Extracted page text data
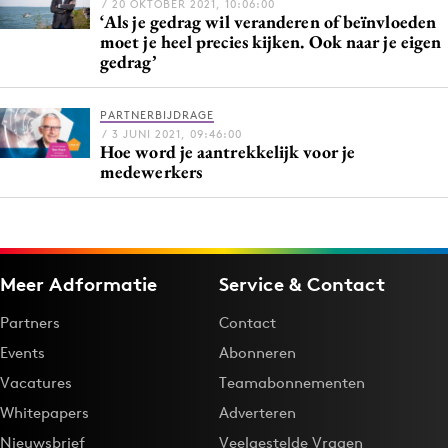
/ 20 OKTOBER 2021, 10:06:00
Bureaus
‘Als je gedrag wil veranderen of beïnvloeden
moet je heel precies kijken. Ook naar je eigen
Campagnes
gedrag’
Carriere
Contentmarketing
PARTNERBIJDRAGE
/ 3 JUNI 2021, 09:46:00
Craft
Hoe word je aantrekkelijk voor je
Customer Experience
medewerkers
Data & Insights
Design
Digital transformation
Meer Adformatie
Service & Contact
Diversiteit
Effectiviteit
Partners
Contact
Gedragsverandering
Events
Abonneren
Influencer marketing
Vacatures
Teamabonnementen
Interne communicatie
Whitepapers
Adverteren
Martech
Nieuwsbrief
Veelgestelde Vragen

- [ACTION ITEM]: Put the lines from the data above into a Markdown table with two columns, "Row" and "Line," numbering each row and skipping blank lines. Leave the pictures out of your answer.

- [COMPLETED TASK]:
| Row | Line |
|---|---|
| 1 | / 20 OKTOBER 2021, 10:06:00 |
| 2 | Bureaus |
| 3 | ‘Als je gedrag wil veranderen of beïnvloeden |
| 4 | moet je heel precies kijken. Ook naar je eigen |
| 5 | Campagnes |
| 6 | gedrag’ |
| 7 | Carriere |
| 8 | Contentmarketing |
| 9 | PARTNERBIJDRAGE |
| 10 | / 3 JUNI 2021, 09:46:00 |
| 11 | Craft |
| 12 | Hoe word je aantrekkelijk voor je |
| 13 | Customer Experience |
| 14 | medewerkers |
| 15 | Data & Insights |
| 16 | Design |
| 17 | Digital transformation |
| 18 | Meer Adformatie |
| 19 | Service & Contact |
| 20 | Diversiteit |
| 21 | Effectiviteit |
| 22 | Partners |
| 23 | Contact |
| 24 | Gedragsverandering |
| 25 | Events |
| 26 | Abonneren |
| 27 | Influencer marketing |
| 28 | Vacatures |
| 29 | Teamabonnementen |
| 30 | Interne communicatie |
| 31 | Whitepapers |
| 32 | Adverteren |
| 33 | Martech |
| 34 | Nieuwsbrief |
| 35 | Veelgestelde Vragen |